After working with Wilf from the BEAM Yahoo groups, the above schematic came to fruition. The 228:1 gearing of the GM17s makes for immobilizing power-sucking jitter between the motors when the CdS cell are in balance. Adjusting the 1M resistor between the cells and the cap (now a 0.1uF) between input 4/6 and output 5/7 is the key to an efficient balance. I also thought of just gutting out the GM17s and adding the lower gear sets from Didel (51:1 and 100:1 sets I believe). The 228:1 ratio does make the bot very slow, but then again, what hurry is it in?

 2.  Fabricate popper and tune components to real world environment.

I pretty much just used the base from Crumbot to test the popper circuit. It works pretty well as it turns out.

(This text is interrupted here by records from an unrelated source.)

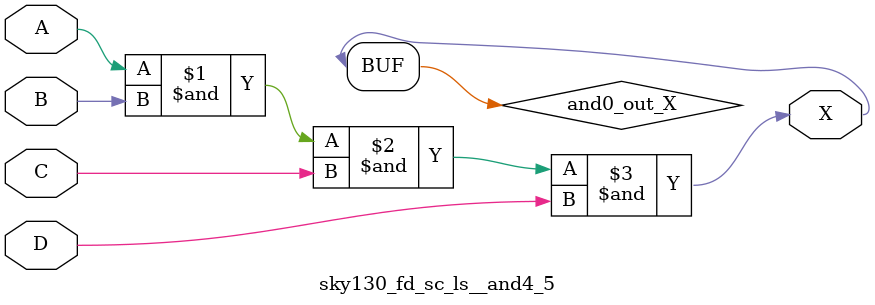
<source format=v>
module sky130_fd_sc_ls__and4_5 (
    X,
    A,
    B,
    C,
    D
);
    output X;
    input  A;
    input  B;
    input  C;
    input  D;
    wire and0_out_X;
    and and0 (and0_out_X, A, B, C, D     );
    buf buf0 (X         , and0_out_X     );
endmodule
</source>
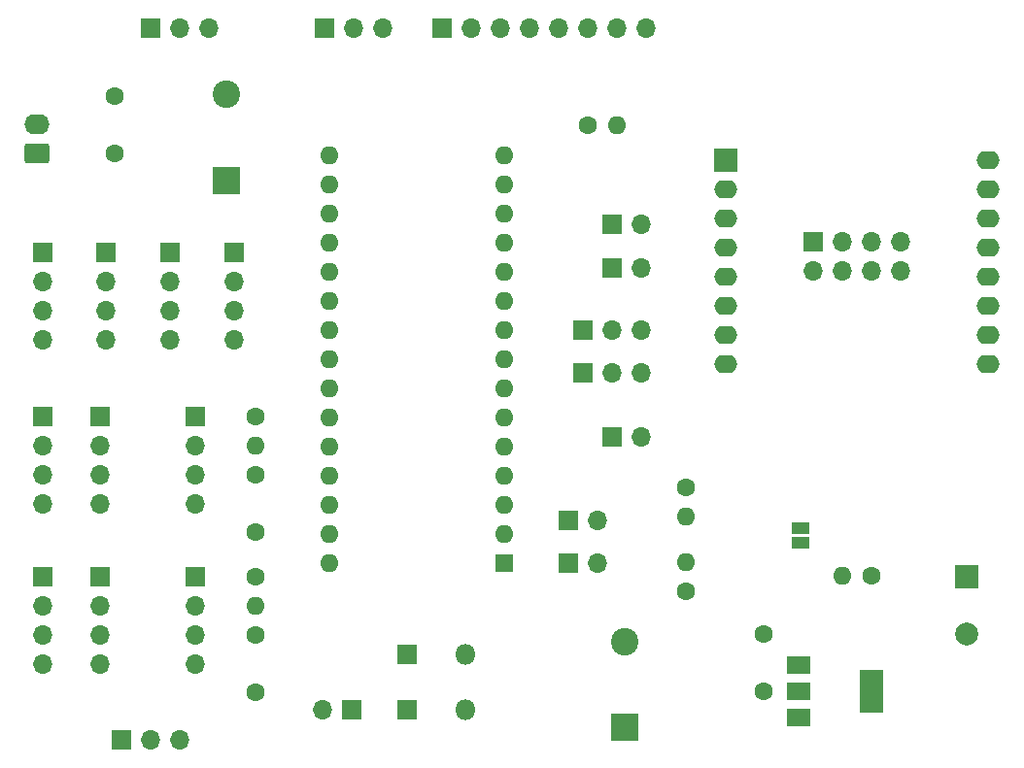
<source format=gbr>
G04 #@! TF.GenerationSoftware,KiCad,Pcbnew,6.0.7-f9a2dced07~116~ubuntu20.04.1*
G04 #@! TF.CreationDate,2022-09-05T17:51:23+02:00*
G04 #@! TF.ProjectId,TaupunktLuefter,54617570-756e-46b7-944c-756566746572,1.5*
G04 #@! TF.SameCoordinates,Original*
G04 #@! TF.FileFunction,Soldermask,Top*
G04 #@! TF.FilePolarity,Negative*
%FSLAX46Y46*%
G04 Gerber Fmt 4.6, Leading zero omitted, Abs format (unit mm)*
G04 Created by KiCad (PCBNEW 6.0.7-f9a2dced07~116~ubuntu20.04.1) date 2022-09-05 17:51:23*
%MOMM*%
%LPD*%
G01*
G04 APERTURE LIST*
G04 Aperture macros list*
%AMRoundRect*
0 Rectangle with rounded corners*
0 $1 Rounding radius*
0 $2 $3 $4 $5 $6 $7 $8 $9 X,Y pos of 4 corners*
0 Add a 4 corners polygon primitive as box body*
4,1,4,$2,$3,$4,$5,$6,$7,$8,$9,$2,$3,0*
0 Add four circle primitives for the rounded corners*
1,1,$1+$1,$2,$3*
1,1,$1+$1,$4,$5*
1,1,$1+$1,$6,$7*
1,1,$1+$1,$8,$9*
0 Add four rect primitives between the rounded corners*
20,1,$1+$1,$2,$3,$4,$5,0*
20,1,$1+$1,$4,$5,$6,$7,0*
20,1,$1+$1,$6,$7,$8,$9,0*
20,1,$1+$1,$8,$9,$2,$3,0*%
G04 Aperture macros list end*
%ADD10R,1.600000X1.600000*%
%ADD11O,1.600000X1.600000*%
%ADD12RoundRect,0.250000X0.845000X-0.620000X0.845000X0.620000X-0.845000X0.620000X-0.845000X-0.620000X0*%
%ADD13O,2.190000X1.740000*%
%ADD14C,1.600000*%
%ADD15R,2.400000X2.400000*%
%ADD16C,2.400000*%
%ADD17R,1.700000X1.700000*%
%ADD18O,1.700000X1.700000*%
%ADD19R,1.800000X1.800000*%
%ADD20O,1.800000X1.800000*%
%ADD21R,2.000000X2.000000*%
%ADD22C,2.000000*%
%ADD23R,1.500000X1.000000*%
%ADD24R,2.000000X1.500000*%
%ADD25R,2.000000X3.800000*%
%ADD26O,2.000000X1.600000*%
G04 APERTURE END LIST*
D10*
X66294000Y-63754000D03*
D11*
X66294000Y-61214000D03*
X66294000Y-58674000D03*
X66294000Y-56134000D03*
X66294000Y-53594000D03*
X66294000Y-51054000D03*
X66294000Y-48514000D03*
X66294000Y-45974000D03*
X66294000Y-43434000D03*
X66294000Y-40894000D03*
X66294000Y-38354000D03*
X66294000Y-35814000D03*
X66294000Y-33274000D03*
X66294000Y-30734000D03*
X66294000Y-28194000D03*
X51054000Y-28194000D03*
X51054000Y-30734000D03*
X51054000Y-33274000D03*
X51054000Y-35814000D03*
X51054000Y-38354000D03*
X51054000Y-40894000D03*
X51054000Y-43434000D03*
X51054000Y-45974000D03*
X51054000Y-48514000D03*
X51054000Y-51054000D03*
X51054000Y-53594000D03*
X51054000Y-56134000D03*
X51054000Y-58674000D03*
X51054000Y-61214000D03*
X51054000Y-63754000D03*
D12*
X25550000Y-28010000D03*
D13*
X25550000Y-25470000D03*
D14*
X44620000Y-61080000D03*
X44620000Y-56080000D03*
D15*
X76790000Y-78120000D03*
D16*
X76790000Y-70620000D03*
D17*
X71885000Y-63750000D03*
D18*
X74425000Y-63750000D03*
D17*
X75710000Y-52790000D03*
D18*
X78250000Y-52790000D03*
D17*
X93160000Y-35760000D03*
D18*
X93160000Y-38300000D03*
X95700000Y-35760000D03*
X95700000Y-38300000D03*
X98240000Y-35760000D03*
X98240000Y-38300000D03*
X100780000Y-35760000D03*
X100780000Y-38300000D03*
D17*
X73155000Y-43460000D03*
D18*
X75695000Y-43460000D03*
X78235000Y-43460000D03*
D14*
X82080000Y-57200000D03*
D11*
X82080000Y-59740000D03*
D14*
X44610000Y-64950000D03*
D11*
X44610000Y-67490000D03*
D14*
X73565000Y-25620000D03*
D11*
X76105000Y-25620000D03*
D19*
X57775000Y-76590000D03*
D20*
X62855000Y-76590000D03*
D14*
X32320000Y-28020000D03*
X32320000Y-23020000D03*
X44630000Y-75050000D03*
X44630000Y-70050000D03*
D17*
X26080000Y-64960000D03*
D18*
X26080000Y-67500000D03*
X26080000Y-70040000D03*
X26080000Y-72580000D03*
D17*
X39360000Y-64960000D03*
D18*
X39360000Y-67500000D03*
X39360000Y-70040000D03*
X39360000Y-72580000D03*
D21*
X106580000Y-64940000D03*
D22*
X106580000Y-69940000D03*
D17*
X37162000Y-36720000D03*
D18*
X37162000Y-39260000D03*
X37162000Y-41800000D03*
X37162000Y-44340000D03*
D23*
X92100000Y-62020000D03*
X92100000Y-60720000D03*
D17*
X71885000Y-60090000D03*
D18*
X74425000Y-60090000D03*
D17*
X52960000Y-76590000D03*
D18*
X50420000Y-76590000D03*
D24*
X91948000Y-72644000D03*
D25*
X98248000Y-74944000D03*
D24*
X91948000Y-74944000D03*
X91948000Y-77244000D03*
D17*
X60870000Y-17130000D03*
D18*
X63410000Y-17130000D03*
X65950000Y-17130000D03*
X68490000Y-17130000D03*
X71030000Y-17130000D03*
X73570000Y-17130000D03*
X76110000Y-17130000D03*
X78650000Y-17130000D03*
D17*
X39350000Y-50990000D03*
D18*
X39350000Y-53530000D03*
X39350000Y-56070000D03*
X39350000Y-58610000D03*
D17*
X42750000Y-36720000D03*
D18*
X42750000Y-39260000D03*
X42750000Y-41800000D03*
X42750000Y-44340000D03*
D17*
X31090000Y-50990000D03*
D18*
X31090000Y-53530000D03*
X31090000Y-56070000D03*
X31090000Y-58610000D03*
D19*
X57775000Y-71710000D03*
D20*
X62855000Y-71710000D03*
D15*
X42080000Y-30413959D03*
D16*
X42080000Y-22913959D03*
D17*
X26084000Y-36720000D03*
D18*
X26084000Y-39260000D03*
X26084000Y-41800000D03*
X26084000Y-44340000D03*
D17*
X75685000Y-38030000D03*
D18*
X78225000Y-38030000D03*
D17*
X26070000Y-50990000D03*
D18*
X26070000Y-53530000D03*
X26070000Y-56070000D03*
X26070000Y-58610000D03*
D14*
X82070000Y-66195000D03*
D11*
X82070000Y-63655000D03*
D21*
X85590000Y-28640000D03*
D26*
X85590000Y-31180000D03*
X85590000Y-33720000D03*
X85590000Y-36260000D03*
X85590000Y-38800000D03*
X85590000Y-41340000D03*
X85590000Y-43880000D03*
X85590000Y-46420000D03*
X108450000Y-46420000D03*
X108450000Y-43880000D03*
X108450000Y-41340000D03*
X108450000Y-38800000D03*
X108450000Y-36260000D03*
X108450000Y-33720000D03*
X108450000Y-31180000D03*
X108450000Y-28640000D03*
D17*
X32885000Y-79200000D03*
D18*
X35425000Y-79200000D03*
X37965000Y-79200000D03*
D17*
X75685000Y-34260000D03*
D18*
X78225000Y-34260000D03*
D14*
X98240000Y-64920000D03*
D11*
X95700000Y-64920000D03*
D17*
X73160000Y-47210000D03*
D18*
X75700000Y-47210000D03*
X78240000Y-47210000D03*
D17*
X31574000Y-36720000D03*
D18*
X31574000Y-39260000D03*
X31574000Y-41800000D03*
X31574000Y-44340000D03*
D17*
X50590000Y-17130000D03*
D18*
X53130000Y-17130000D03*
X55670000Y-17130000D03*
D17*
X35455000Y-17130000D03*
D18*
X37995000Y-17130000D03*
X40535000Y-17130000D03*
D14*
X88880000Y-69940000D03*
X88880000Y-74940000D03*
D17*
X31070000Y-64956000D03*
D18*
X31070000Y-67496000D03*
X31070000Y-70036000D03*
X31070000Y-72576000D03*
D14*
X44630000Y-50985000D03*
D11*
X44630000Y-53525000D03*
M02*

</source>
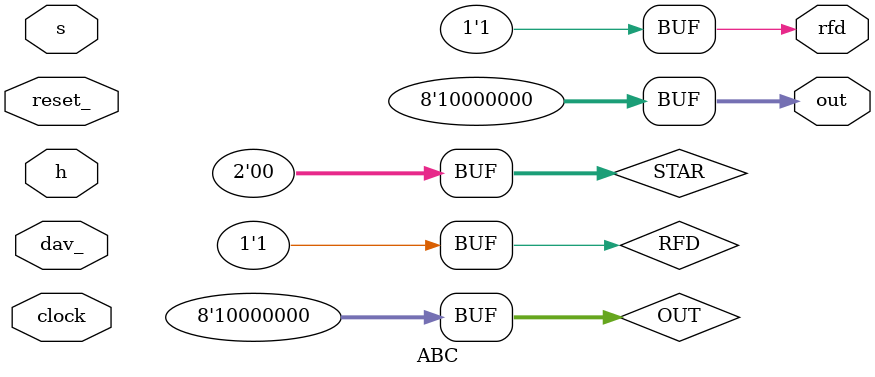
<source format=v>
module ABC(
    s, h, rfd, dav_, out,
    clock, reset_
);
    input clock, reset_;
    input dav_;
    output rfd; 
    output[7:0] out; 
    input s;
    input [6:0] h;  
 
    reg RFD; 
    reg [7:0] OUT;
    reg S; 
    reg [6:0] H;  
 
    reg[1:0] STAR; 
    localparam S0=0, S1=1, S2=2; 

    assign rfd=RFD; 
    assign out=OUT;  
 
    always @(reset_==0) #1
        begin
            RFD <= 1;
            OUT <= 8'h80;
            STAR <= S0;
        end

    always @(posedge clock) if (reset_==1) #3 
        casex(STAR) 
            S0: 
                begin
                    RFD <= 1;
                    S <= s;
                    H <= h;
                    STAR <= (dav_==0) ? S1 : S0;
                end
            S1:
                begin
                    RFD <= 0;
                    H <= H-1;
                    OUT <= (S==0) ? (OUT+1) : (OUT-1);
                    STAR <= (H==1) ? S2 : S1;
                end
            S2:
                begin
                    OUT <= 8'h80;
                    RFD <= 0;
                    STAR <= (dav_==1) ? S0 : S2;
                end
        endcase
endmodule
</source>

A shot of the breadboard riding the proto Crumbot base:

You can see the FLED covered with duct tape to minimize resistance from ambient light. You can also see the shrink-tubed CdS cells. They were far too sensitive previous to the modification.

Front view, RTR:

The popper works as described, but until I maximize the efficiency of the RC combo, it doesn't have enough juice. It will charge to 5V, get photophobic, shuffle about a body length into the shade, and then go phototropic... for about a body length. A very short loop.

 3.  Source suitable actuator for sweeping pummer.

After considering motors and servos for moving the brush, I remembered the Stiquito. It uses Nitinol to move its legs. By applying current to Nitinol it heats and contracts. Remove the current and it cools and returns to its oringinal length. I found this rotary Migamuscle actuator that I believe is perfect for the job:

Small, easy to use, and lightweight, it fits the bill in all ways. Another LMR member goes over its high points elsewhere. Hopefully with minimal fabrication it can be attached to a small broom (I'm looking at a Coleman campsite broom for the job).

After shooting the first vid I noticed the switch from photophobic to photophillic only happens when the reverse tactile feelers are touched. I still need to look into that.